Paul has further stated, with regards to the spiritual inability of man to comprehend the things of God apart from the Spirit, that “the natural man does not receive the things of the Spirit of God, for they are foolishness to him; nor can (dunatai) he know them, because they are spiritually discerned.” 

The prophet Jeremiah spoke of the nature of the sinful people of Israel(which is in all humanity) in Jeremiah 13:23 when he said, “Can the Ethiopian change his skin or the leopard its spots?  Then may you also do good who are accustomed to do evil?”  The clear meaning is that just as the nature of the color of skin and the spots of the leopard are not changed at will (because it is the defining nature of those categories), so neither can those who are accustomed to do evil change at their own will.  Job Himself asked, “what is man, that he could be pure?  And he who is born of a woman, that he could be righteous?  If God puts no trust in His saints, and the heavens are not pure in His sight, How much less man, who is abominable and filthy, who drinks iniquity like water!”  Sin is in our very nature.  Sin effects and directs our very wills.

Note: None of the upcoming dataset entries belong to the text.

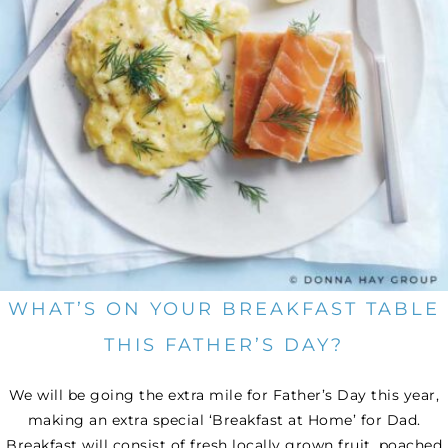
WHAT’S ON YOUR BREAKFAST TABLE
THIS FATHER’S DAY?
We will be going the extra mile for Father’s Day this year,
making an extra special ‘Breakfast at Home’ for Dad.
Breakfast will consist of fresh locally grown fruit, poached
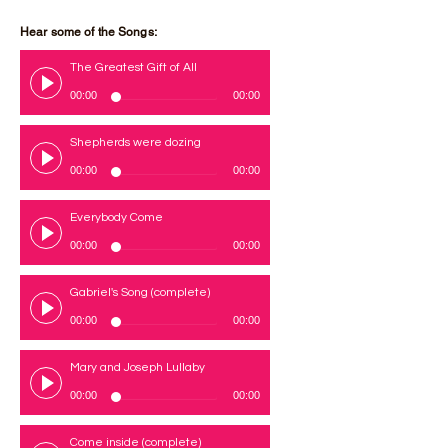
Hear some of the Songs:
The Greatest Gift of All
00:00
00:00
Shepherds were dozing
00:00
00:00
Everybody Come
00:00
00:00
Gabriel's Song (complete)
00:00
00:00
Mary and Joseph Lullaby
00:00
00:00
Come inside (complete)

 In conclusion, Calvinist author and theologian, A.W. Pink sums up:

 

“It is of utmost importance that people should clearly understand and be made thoroughly aware of their spiritual impotence, for thus alone is the foundation laid for bringing them to see and feel their imperative need of divine grace for salvation.  So long as sinners think they have it in their own power to deliver themselves from their death in trespasses and sins, they will never come to Christ that they might have life…So long as people imagine they labor under no insuperable inability to comply with the call of the gospel, they never will be conscious of their entire dependence on Him alone who is able to work in them ‘all the good pleasure of His goodness, and the work of faith with power’ (2 Thess. 1:11). So long as the creature is puffed up with a sense of his own ability to respond to God’s requirements, he will never become a suppliant at the footstool of divine mercy.” (Our Accountability to God, pg. 277-78)

 

 

            In Christ’s name.  Amen.